Then last Wednesday he tweeted clips of an after-school bullpen session, and Friedman retweeted the videos on the Flatground and Pitching Ninja accounts. By Friday, 12 college programs — mostly Division III and junior colleges — had asked him to visit their campuses. Two offered partial scholarships. By Monday, Orr’s video had been viewed more than 25,000 times and he’d been contacted by more than 20 schools, he wrote on Twitter.

“We’re down to our last few scholarships, and I’d love to put one on you for pitching,” one junior college coach from Montana emailed, saying he’d seen Orr via Flatground.

“Playing baseball in college is what I’ve been trying to do for years, but I thought it was not for me,” Orr said. “So this was my last try. I thought maybe [Friedman] could help me get a few more miles per hour on my fastball and then, boom. All this attention.”

Scouts have asserted for generations that they will go and look wherever they must to find talented prospects. But even major league coaches and pitchers say they’ve seen capable players passed up because scouts never found them or didn’t notice them.

Lantz Wheeler spent a decade coaching college baseball and now consults with 25 major league clubs’ pitching staffs.
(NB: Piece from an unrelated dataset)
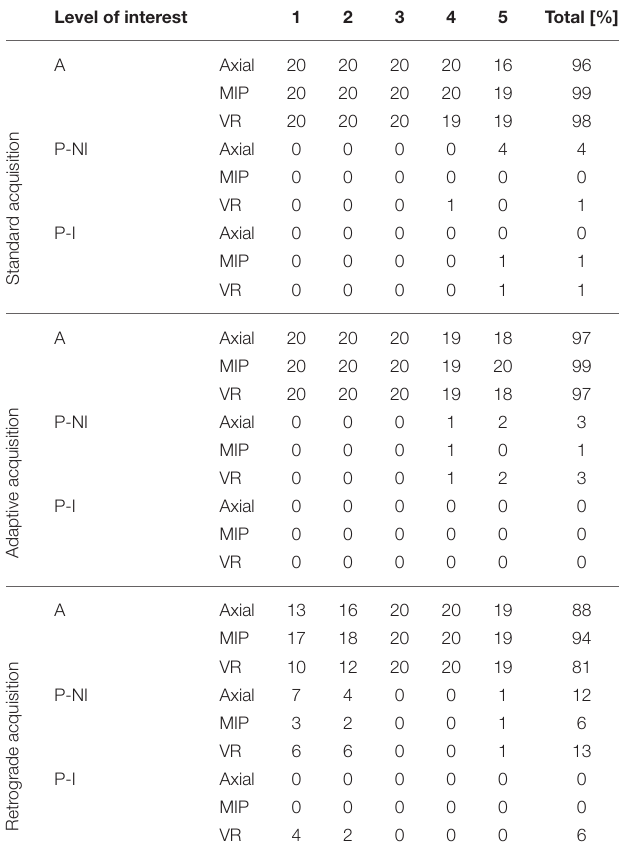
TABLE 6 | Number of segments with venous return and influence on the interpretation at each level of interest for the three different acquisition techniques. Level of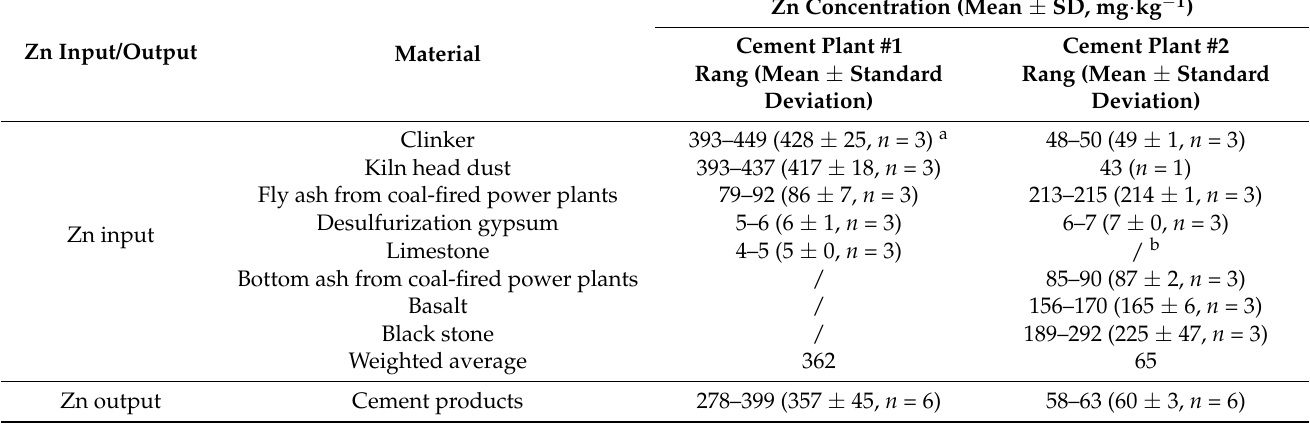
Table A2. Concentration of Zn in different input and output materials during the clinker-to-cement production process.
Many big-time scouts, he said, will “chase the radar gun,” disregarding anyone who can’t touch 90 mph. But there are plenty of talented pitchers who throw better than 85 mph and could become solid ballplayers with a little coaching.
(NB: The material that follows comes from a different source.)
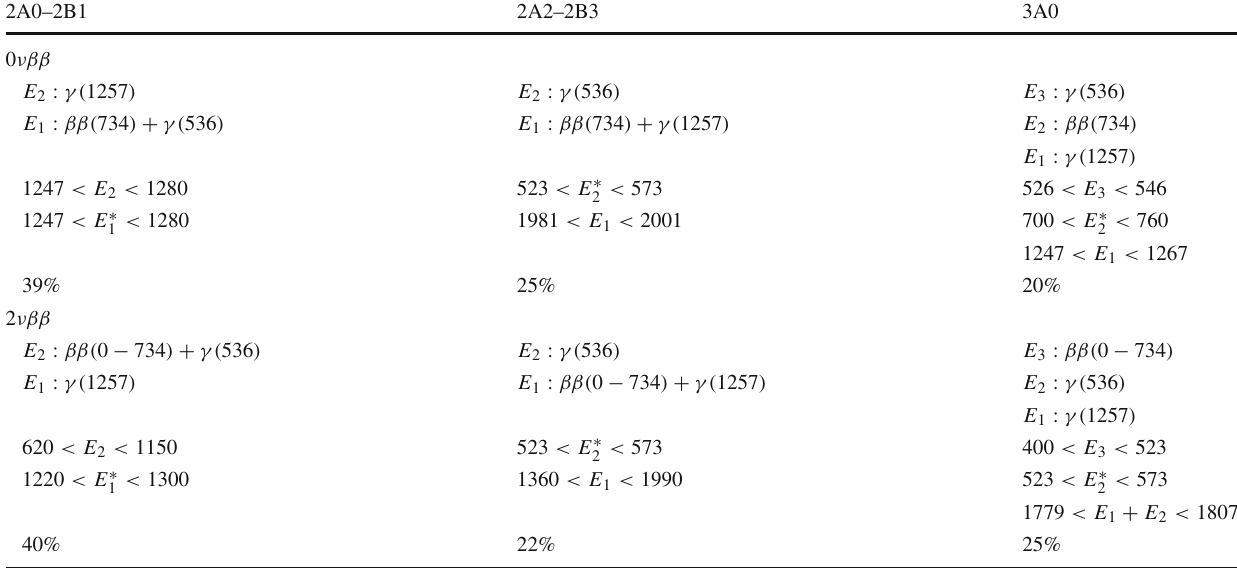
releases E 1 ≥ E 2 ≥ E 3 . The component that will be used for the fit is 2 highlighted with a ∗ superscript. For each signature the partition of the secondaries expected to contribute are listed. For each secondary we report in round brackets the expected energy release in keV. The last row reports the corresponding relative score (Eq.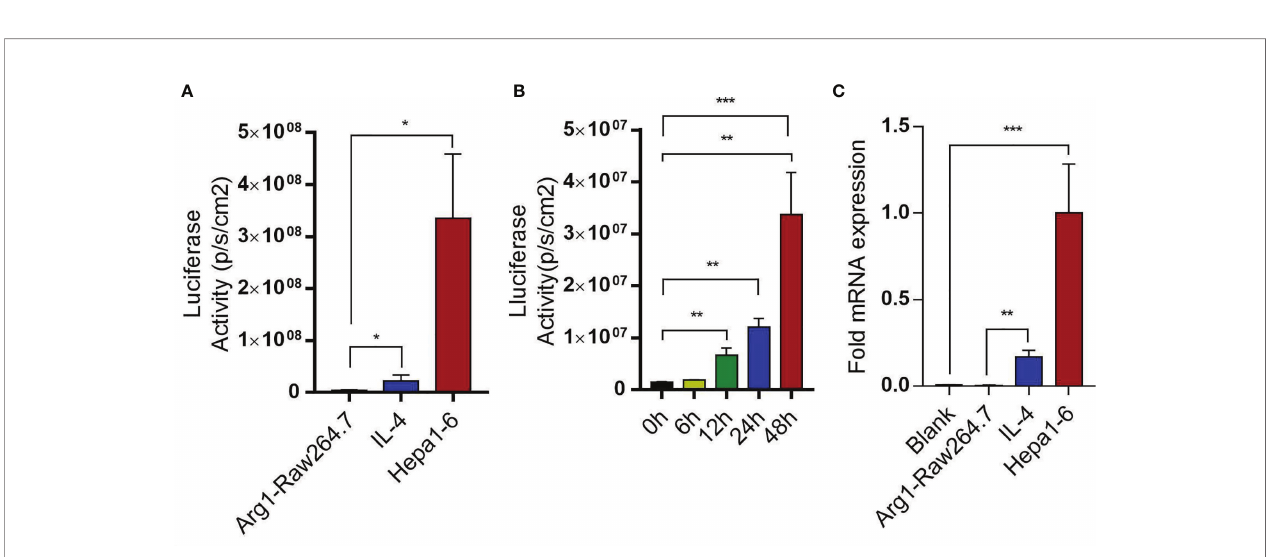
FIGURE 6 | Arg1EP-Luciferase-GFP/Raw264.7 macrophage sensors in tumor microenvironment. (A) Luciferase activity of macrophage sensors in different tumor microenvironments. (B) In the condition of co-incubation of Hepa1-6 showing increased luciferase activity of macrophage sensors within 48 h. (C) Changes in Arg1 mRNA levels after IL-4 inducein and in tumor microenvironment. Mean ± S.D; n=3, Statistical signi fi cance is determined with t test; *P<0.05,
Even within the Astros organization, McCullers said in a phone interview, some players will say they were lucky a scout happened to be at their game or workout when they had a good day. And the chance to be seen in elite baseball circles can sometimes cost thousands of dollars and necessitate cross-country travel.

A digital clearinghouse such as Flatground, which is free for prospects and scouts, can act as an online showcase, McCullers and Wheeler said, where pitchers who fly under the radar can get noticed.

“[Rob] is giving these kids a chance for exposure, and free exposure,” said McCullers. “And it’s great because there’s a lot of kids I’ve come across in my life who play basketball or football or other sports or just don’t play baseball anymore because they just didn’t get noticed.”

The most successful videos on Flatground include camera angles either behind the pitcher or catcher to show a pitch’s movement and include a radar gun, so evaluators can get a true reading of velocity, Friedman said. A side angle is also important so a pitcher’s mechanics are clear.

But that new tradition flies in the face of one of baseball’s “unwritten rules,” that pitchers don’t widely share their grips, releases or other tricks of the trade. They’re considered proprietary and get passed between coaches and teammates with an unspoken honor code that they won’t be distributed.

But McCullers, one of Pitching Ninja’s most active backers, has tweeted entire threads dissecting how he throws a certain pitch. He has even shared videos over direct message with Friedman and other young players with step-by-step instructions on how he throws his curveball or sinker.

“We want to continue to see the progress of the game, even if that means sharing your secrets,” McCullers said of like-minded pitchers and coaches. “I was lucky. My father pitched in the big leagues and I was exposed to knowledge and secrets about pitching early on.

"No kid who loves pitching and baseball shouldn’t have the access to learn about the game. That’s what social media is all about . . . I just think there’s a lot of kids out there — who knows if they’re the next great big leaguer or not, but they deserve a chance to show what they’ve got.”